═══ AVAILABLE DATA ═══

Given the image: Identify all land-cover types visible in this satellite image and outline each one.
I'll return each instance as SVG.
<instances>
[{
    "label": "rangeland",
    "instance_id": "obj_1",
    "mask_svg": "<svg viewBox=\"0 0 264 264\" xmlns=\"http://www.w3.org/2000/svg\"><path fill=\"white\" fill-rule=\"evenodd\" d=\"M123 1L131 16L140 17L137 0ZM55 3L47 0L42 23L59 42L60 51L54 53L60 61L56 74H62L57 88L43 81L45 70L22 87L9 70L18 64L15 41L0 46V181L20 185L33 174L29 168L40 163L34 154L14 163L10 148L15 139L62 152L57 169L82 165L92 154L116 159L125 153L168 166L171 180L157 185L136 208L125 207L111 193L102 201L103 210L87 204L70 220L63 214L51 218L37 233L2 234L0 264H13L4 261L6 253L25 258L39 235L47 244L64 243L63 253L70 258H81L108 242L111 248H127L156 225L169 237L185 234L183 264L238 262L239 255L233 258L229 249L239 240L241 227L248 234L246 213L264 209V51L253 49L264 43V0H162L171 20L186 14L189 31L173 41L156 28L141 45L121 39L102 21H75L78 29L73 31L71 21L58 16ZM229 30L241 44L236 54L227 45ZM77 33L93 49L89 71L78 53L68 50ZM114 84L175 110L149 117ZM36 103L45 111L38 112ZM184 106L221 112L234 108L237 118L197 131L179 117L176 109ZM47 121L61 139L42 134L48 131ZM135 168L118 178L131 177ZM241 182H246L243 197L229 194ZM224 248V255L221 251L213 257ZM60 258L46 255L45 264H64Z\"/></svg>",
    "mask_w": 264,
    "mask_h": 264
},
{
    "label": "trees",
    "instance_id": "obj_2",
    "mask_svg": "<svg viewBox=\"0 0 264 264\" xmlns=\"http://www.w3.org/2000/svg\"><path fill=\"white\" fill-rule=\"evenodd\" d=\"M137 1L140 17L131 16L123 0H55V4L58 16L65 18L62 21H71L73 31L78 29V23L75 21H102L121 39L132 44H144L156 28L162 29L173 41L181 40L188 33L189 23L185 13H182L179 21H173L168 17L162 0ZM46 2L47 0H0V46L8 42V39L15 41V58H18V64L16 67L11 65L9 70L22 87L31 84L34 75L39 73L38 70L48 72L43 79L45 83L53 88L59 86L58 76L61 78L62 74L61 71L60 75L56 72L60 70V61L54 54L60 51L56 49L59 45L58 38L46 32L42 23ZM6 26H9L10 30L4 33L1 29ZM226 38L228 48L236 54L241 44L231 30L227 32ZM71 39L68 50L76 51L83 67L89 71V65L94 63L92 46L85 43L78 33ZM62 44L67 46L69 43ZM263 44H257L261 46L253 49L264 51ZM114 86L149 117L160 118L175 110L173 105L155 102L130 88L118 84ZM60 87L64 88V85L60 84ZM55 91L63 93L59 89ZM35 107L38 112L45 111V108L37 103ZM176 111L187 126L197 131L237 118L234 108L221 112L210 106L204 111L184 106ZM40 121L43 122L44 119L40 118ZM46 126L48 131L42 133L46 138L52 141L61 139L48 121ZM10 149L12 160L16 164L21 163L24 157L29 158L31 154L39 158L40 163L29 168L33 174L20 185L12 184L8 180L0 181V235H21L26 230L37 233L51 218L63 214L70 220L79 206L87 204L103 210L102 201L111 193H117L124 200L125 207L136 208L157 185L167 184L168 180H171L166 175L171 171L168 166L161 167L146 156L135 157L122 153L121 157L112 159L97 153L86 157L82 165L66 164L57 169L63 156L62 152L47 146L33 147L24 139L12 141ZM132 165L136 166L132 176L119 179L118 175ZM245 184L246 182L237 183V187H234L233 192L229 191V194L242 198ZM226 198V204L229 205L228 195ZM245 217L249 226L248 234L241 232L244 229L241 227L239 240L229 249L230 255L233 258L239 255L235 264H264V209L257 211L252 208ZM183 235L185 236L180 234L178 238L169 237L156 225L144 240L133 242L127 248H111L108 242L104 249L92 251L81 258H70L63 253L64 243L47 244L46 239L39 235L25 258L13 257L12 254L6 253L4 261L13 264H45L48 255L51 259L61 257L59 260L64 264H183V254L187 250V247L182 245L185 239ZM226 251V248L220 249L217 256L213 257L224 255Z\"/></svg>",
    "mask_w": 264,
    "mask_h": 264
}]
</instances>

═══

GIVEN PROBLEM
From the records above, please extract every line and repeat it exactly.

ANSWER FOR THE TASK
Given the image: Identify all land-cover types visible in this satellite image and outline each one.
I'll return each instance as SVG.
<instances>
[{
    "label": "rangeland",
    "instance_id": "obj_1",
    "mask_svg": "<svg viewBox=\"0 0 264 264\" xmlns=\"http://www.w3.org/2000/svg\"><path fill=\"white\" fill-rule=\"evenodd\" d=\"M123 1L131 16L140 17L137 0ZM55 3L47 0L42 23L59 42L60 51L54 53L60 61L56 74H62L57 88L43 81L45 70L22 87L9 70L18 64L15 41L0 46V181L20 185L33 174L29 168L40 163L34 154L14 163L10 148L15 139L62 152L57 169L82 165L92 154L116 159L125 153L168 166L171 180L157 185L136 208L125 207L111 193L102 201L103 210L87 204L70 220L63 214L51 218L37 233L2 234L0 264H13L4 261L6 253L25 258L39 235L47 244L64 243L63 253L70 258H81L108 242L111 248H127L156 225L169 237L185 234L183 264L238 262L239 255L233 258L229 249L239 240L241 227L248 234L246 213L264 209V51L253 49L264 43V0H162L171 20L186 14L189 31L173 41L156 28L141 45L121 39L102 21H75L78 29L73 31L71 21L58 16ZM229 30L241 44L236 54L227 45ZM77 33L93 49L89 71L78 53L68 50ZM114 84L175 110L149 117ZM36 103L45 111L38 112ZM184 106L221 112L234 108L237 118L197 131L179 117L176 109ZM47 121L61 139L42 134L48 131ZM135 168L118 178L131 177ZM241 182H246L243 197L229 194ZM224 248V255L221 251L213 257ZM60 258L46 255L45 264H64Z\"/></svg>",
    "mask_w": 264,
    "mask_h": 264
},
{
    "label": "trees",
    "instance_id": "obj_2",
    "mask_svg": "<svg viewBox=\"0 0 264 264\" xmlns=\"http://www.w3.org/2000/svg\"><path fill=\"white\" fill-rule=\"evenodd\" d=\"M137 1L140 17L131 16L123 0H55V4L58 16L65 18L62 21H71L73 31L78 29V23L75 21H102L121 39L132 44H144L156 28L162 29L173 41L181 40L188 33L189 23L185 13H182L179 21H173L168 17L162 0ZM46 2L47 0H0V46L8 42V39L15 41V58H18V64L16 67L11 65L9 70L22 87L31 84L34 75L39 73L38 70L48 72L43 79L45 83L53 88L59 86L58 76L61 78L62 74L61 71L60 75L56 72L60 70V61L54 54L60 51L56 49L59 45L58 38L46 32L42 23ZM6 26H9L10 30L4 33L1 29ZM226 38L228 48L236 54L241 44L231 30L227 32ZM71 39L68 50L76 51L83 67L89 71V65L94 63L92 46L85 43L78 33ZM62 44L67 46L69 43ZM263 44H257L261 46L253 49L264 51ZM114 86L149 117L160 118L175 110L173 105L155 102L130 88L118 84ZM60 87L64 88V85L60 84ZM55 91L63 93L59 89ZM35 107L38 112L45 111V108L37 103ZM176 111L187 126L197 131L237 118L234 108L221 112L210 106L204 111L184 106ZM40 121L43 122L44 119L40 118ZM46 126L48 131L42 133L46 138L52 141L61 139L48 121ZM10 149L12 160L16 164L21 163L24 157L29 158L31 154L39 158L40 163L29 168L33 174L20 185L12 184L8 180L0 181V235H21L26 230L37 233L51 218L63 214L70 220L79 206L87 204L103 210L102 201L111 193H117L124 200L125 207L136 208L157 185L167 184L168 180H171L166 175L171 171L168 166L161 167L146 156L135 157L122 153L121 157L112 159L97 153L86 157L82 165L66 164L57 169L63 156L62 152L47 146L33 147L24 139L12 141ZM132 165L136 166L132 176L119 179L118 175ZM245 184L246 182L237 183V187H234L233 192L229 191V194L242 198ZM226 198V204L229 205L228 195ZM245 217L249 226L248 234L241 232L244 229L241 227L239 240L229 249L230 255L233 258L239 255L235 264H264V209L257 211L252 208ZM183 235L185 236L180 234L178 238L169 237L156 225L144 240L133 242L127 248H111L108 242L104 249L92 251L81 258H70L63 253L64 243L47 244L46 239L39 235L25 258L13 257L12 254L6 253L4 261L13 264H45L48 255L51 259L61 257L59 260L64 264H183V254L187 250V247L182 245L185 239ZM226 251V248L220 249L217 256L213 257L224 255Z\"/></svg>",
    "mask_w": 264,
    "mask_h": 264
}]
</instances>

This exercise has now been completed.